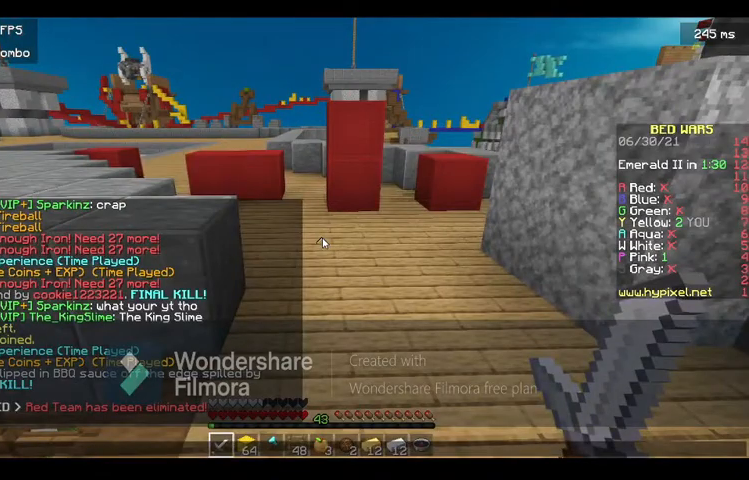
Gameplay with keyboard and mouse; each line is a JSON object with the keys and mouse buttons held at the frame after it. "events" lists presses ("down") and releases ("up") of "a", "d", "s", "space", "w", "mouse_left" and "mouse_right" between this image and that frame as [ms after this image, input, new state], when the widget could be followed in between. "mouse_left", "mouse_right" = the "left", "right" buttons of the "mouse" list. No other keys are recorded. Fast repeated clicks can show as one long hold. Mouse movement is not recorded.
{"keys": [], "mouse": [], "events": []}
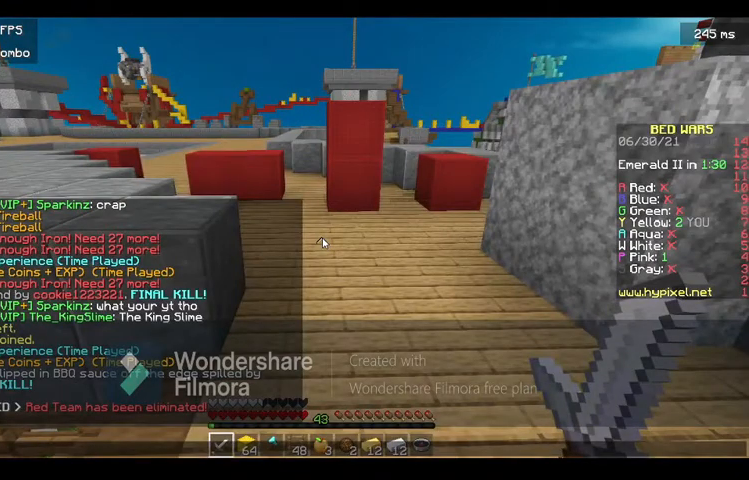
{"keys": [], "mouse": [], "events": []}
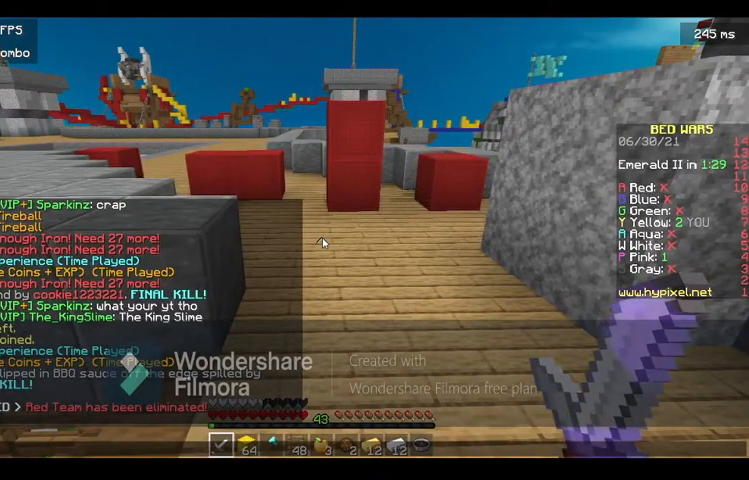
{"keys": [], "mouse": [], "events": []}
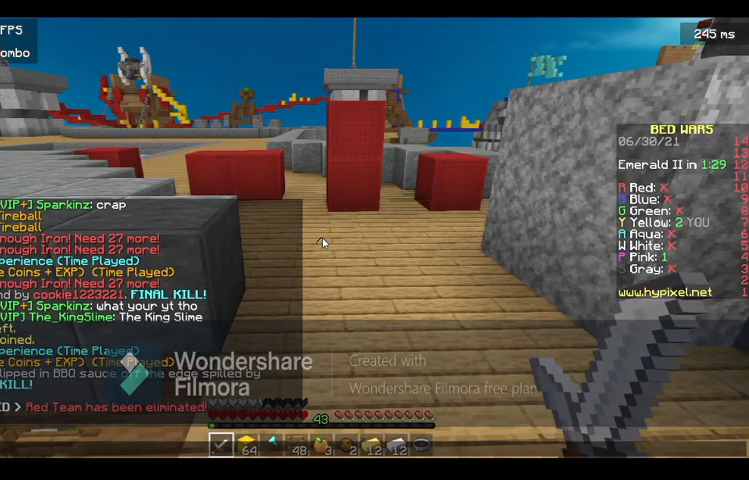
{"keys": [], "mouse": [], "events": []}
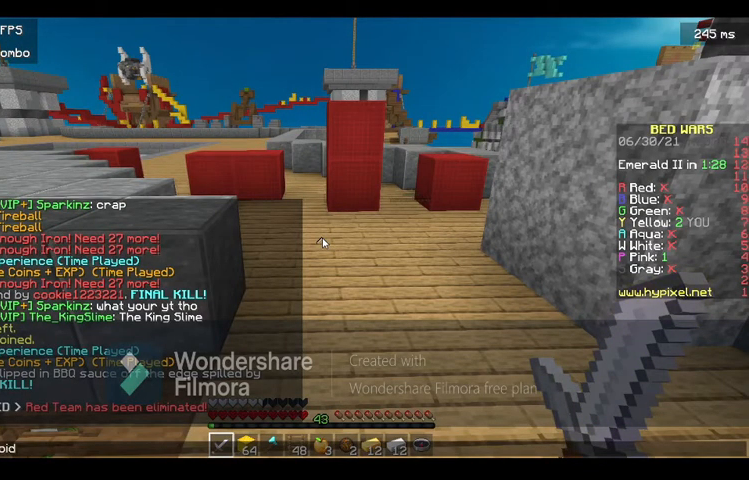
{"keys": [], "mouse": [], "events": []}
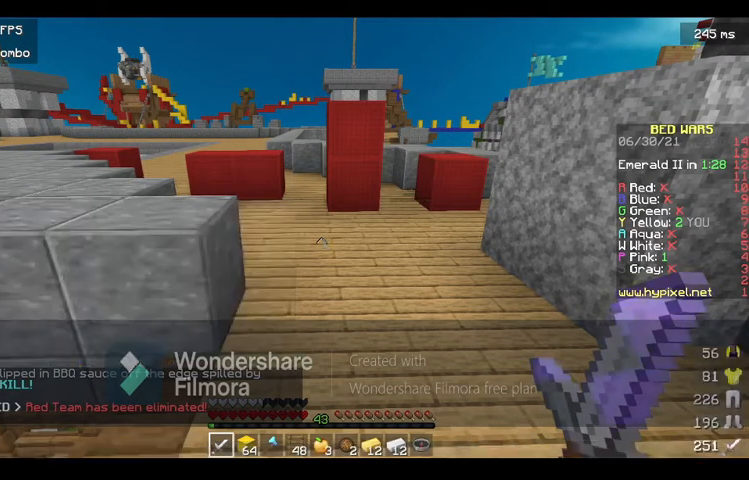
{"keys": ["a", "space", "w"], "mouse": [], "events": [[33, "w", "down"], [133, "w", "up"], [200, "w", "down"], [400, "space", "down"], [433, "a", "down"]]}
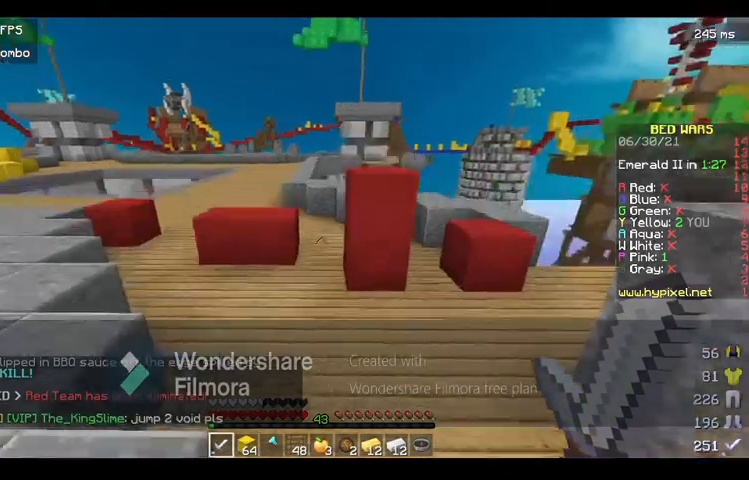
{"keys": ["d", "space", "w"], "mouse": []}
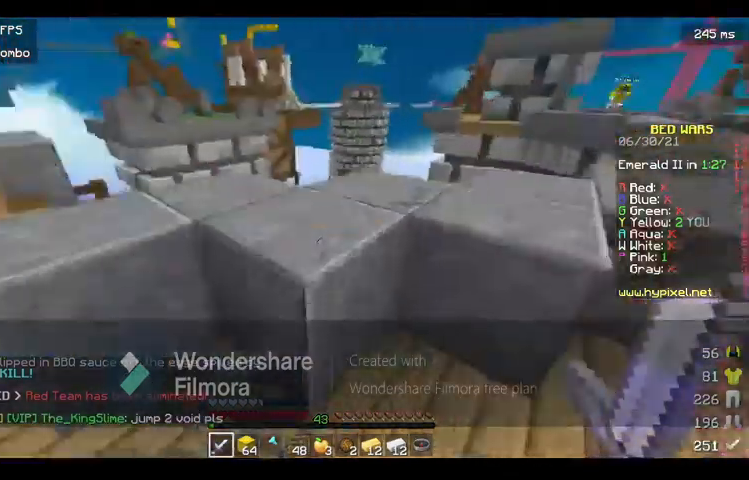
{"keys": ["a"], "mouse": [], "events": [[33, "d", "up"], [100, "a", "down"], [133, "space", "up"], [400, "w", "up"]]}
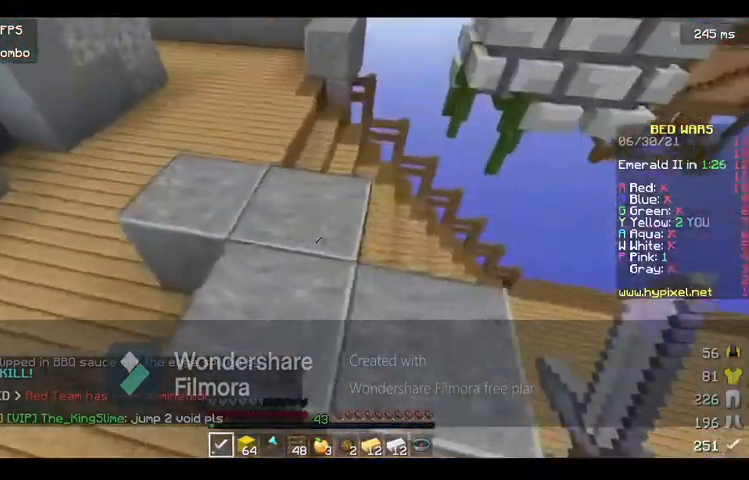
{"keys": ["space", "w"], "mouse": [], "events": [[100, "a", "up"], [100, "w", "down"], [433, "space", "down"]]}
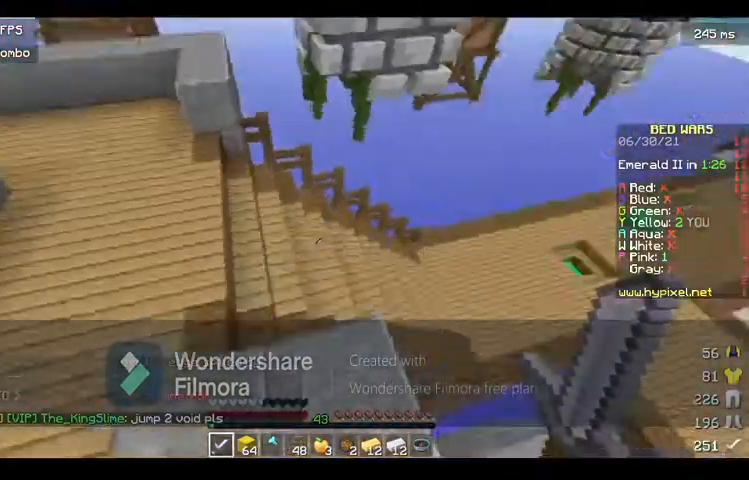
{"keys": ["w"], "mouse": [], "events": [[133, "space", "up"], [400, "mouse_left", "down"], [500, "mouse_left", "up"]]}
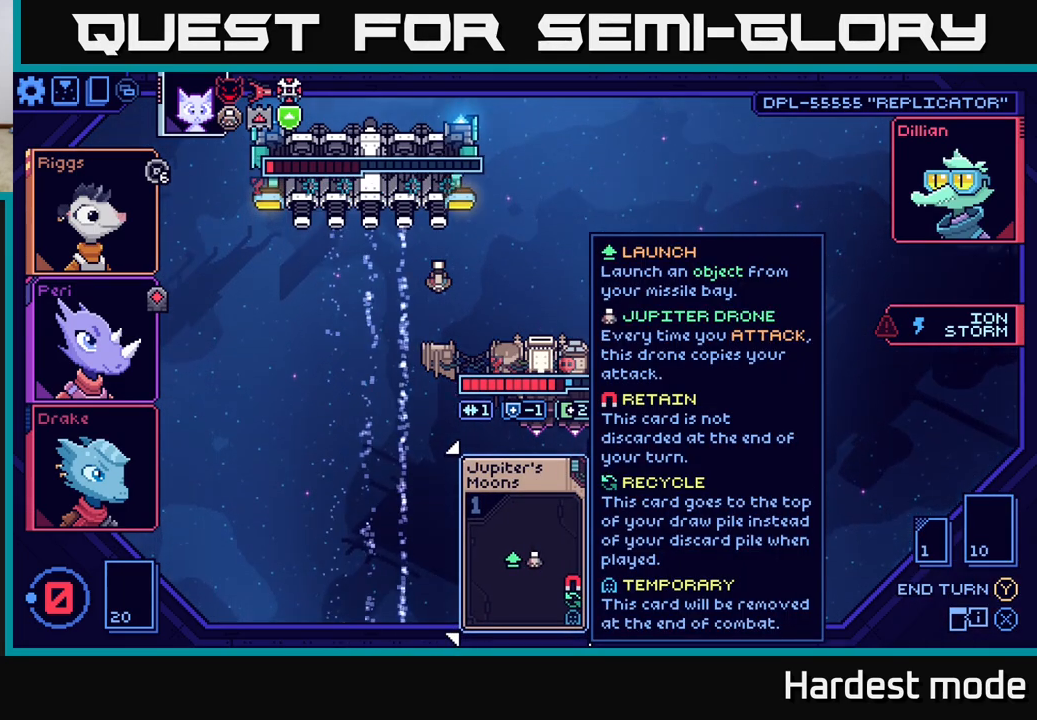
Gameplay with a controller (Xbox layout); each line is a JSON object with the inputs held at the frame after it. "events" lists button and stick changes between this image and that frame as [ms after this image, input, new state], when the widget could be followed in between.
{"buttons": [], "left_stick": "center", "right_stick": "center", "events": []}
┄┄┄┄┄┄┄┄┄┄┄┄┄┄┄┄┄┄┄┄
*WHAT THE EXERCISE ASKS*. Except for the pictures, copy every line of the records above exactly.

*RESPONSE*.
Gameplay with keyboard and mouse; each line is a JSON object with the keys and mouse buttons held at the frame after it. "events" lists presses ("down") and releases ("up") of "a", "d", "s", "space", "w", "mouse_left" and "mouse_right" between this image and that frame as [ms after this image, input, new state], when the widget could be followed in between. "mouse_left", "mouse_right" = the "left", "right" buttons of the "mouse" list. No other keys are recorded. Fast repeated clicks can show as one long hold. Mouse movement is not recorded.
{"keys": [], "mouse": [], "events": []}
{"keys": [], "mouse": [], "events": []}
{"keys": [], "mouse": [], "events": []}
{"keys": [], "mouse": [], "events": []}
{"keys": [], "mouse": [], "events": []}
{"keys": ["a", "space", "w"], "mouse": [], "events": [[33, "w", "down"], [133, "w", "up"], [200, "w", "down"], [400, "space", "down"], [433, "a", "down"]]}
{"keys": ["d", "space", "w"], "mouse": []}
{"keys": ["a"], "mouse": [], "events": [[33, "d", "up"], [100, "a", "down"], [133, "space", "up"], [400, "w", "up"]]}
{"keys": ["space", "w"], "mouse": [], "events": [[100, "a", "up"], [100, "w", "down"], [433, "space", "down"]]}
{"keys": ["w"], "mouse": [], "events": [[133, "space", "up"], [400, "mouse_left", "down"], [500, "mouse_left", "up"]]}
Gameplay with a controller (Xbox layout); each line is a JSON object with the inputs held at the frame after it. "events" lists button and stick changes between this image and that frame as [ms after this image, input, new state], when the widget could be followed in between.
{"buttons": [], "left_stick": "center", "right_stick": "center", "events": []}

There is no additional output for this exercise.